Douglas R. Lowy, M.D., acting director of the National Cancer Institute (NCI).
Providing insights into the Cancer Moonshot and other initiatives to accelerate cancer research and make more therapies available to patients, Douglas R. Lowy, M.D., acting director of the National Cancer Institute (NCI), led a plenary session at the 58th Annual Meeting of the American Association of Physicists in Medicine (AAPM).
Medical physicists play a vital role in the diagnosis and treatment of cancer, through the development of novel imaging techniques, advancement of innovative therapy approaches, and ensuring the clinical use of imaging and radiation therapy are safe and effective. The NCI currently is funding several research initiatives on imaging and radiation therapy to better understand how to use immunotherapies in combination with targeted therapies and treatments such as chemotherapy and radiation.
“As medical physicists, we look forward to exploring ways in which our unique skills in the safe and accurate use of technology and radiation can advance the goals of the Cancer Moonshot,” said Bruce H. Curran, M.Eng., M.S., president of AAPM and associate professor of radiation oncology at VCU Health Systems, Richmond, Va. “We play a vital role as professionals involved not only in helping to treat cancer patients, but improving diagnosis and monitoring the response of cancer therapies during treatment.”

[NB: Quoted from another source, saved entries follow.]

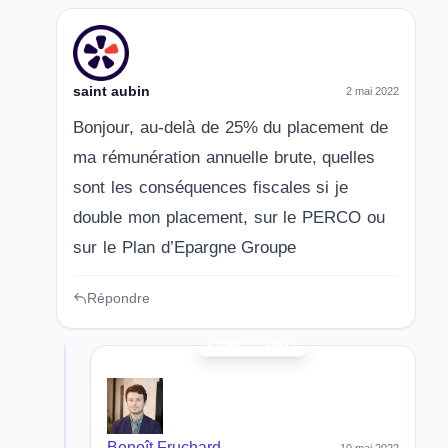
saint aubin
2 mai 2022
Bonjour, au-delà de 25% du placement de
ma rémunération annuelle brute, quelles
sont les conséquences fiscales si je
double mon placement, sur le PERCO ou
sur le Plan d’Epargne Groupe
Répondre
Benoît Fruchard
10 mai 2022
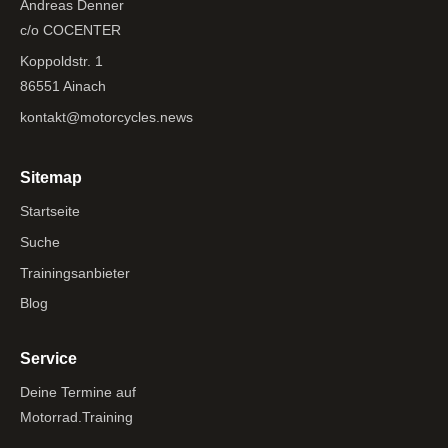
Andreas Denner
c/o COCENTER
Koppoldstr. 1
86551 Ainach
kontakt@motorcycles.news
Sitemap
Startseite
Suche
Trainingsanbieter
Blog
Service
Deine Termine auf
Motorrad.Training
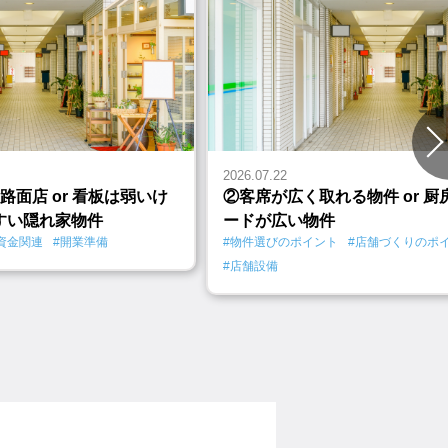
2026.07.22
路面店 or 看板は弱いけ
②客席が広く取れる物件 or 
すい隠れ家物件
ードが広い物件
資金関連
#開業準備
#物件選びのポイント
#店舗づくりのポ
#店舗設備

A longtime researcher, Lowy is one of the most highly cited authors in microbiology, and a member of the National Academy of Sciences and the Institute of Medicine. He received the 2007 Federal Employee of the Year Award from the Partnership for Public Service, the 2007 Dorothy P. Landon-American Association for Cancer Research Prize for Translational Cancer Research, the Sabin Gold Medal in 2011 and the National Medal of Technology and Innovation from President Obama in 2014, among others.
Lowy’s research focuses on papillomaviruses and the regulation of normal and neoplastic growth. In the 1980s he identified the oncogenes encoded by papillomaviruses and recently worked on papillomavirus vaccines and its life cycle.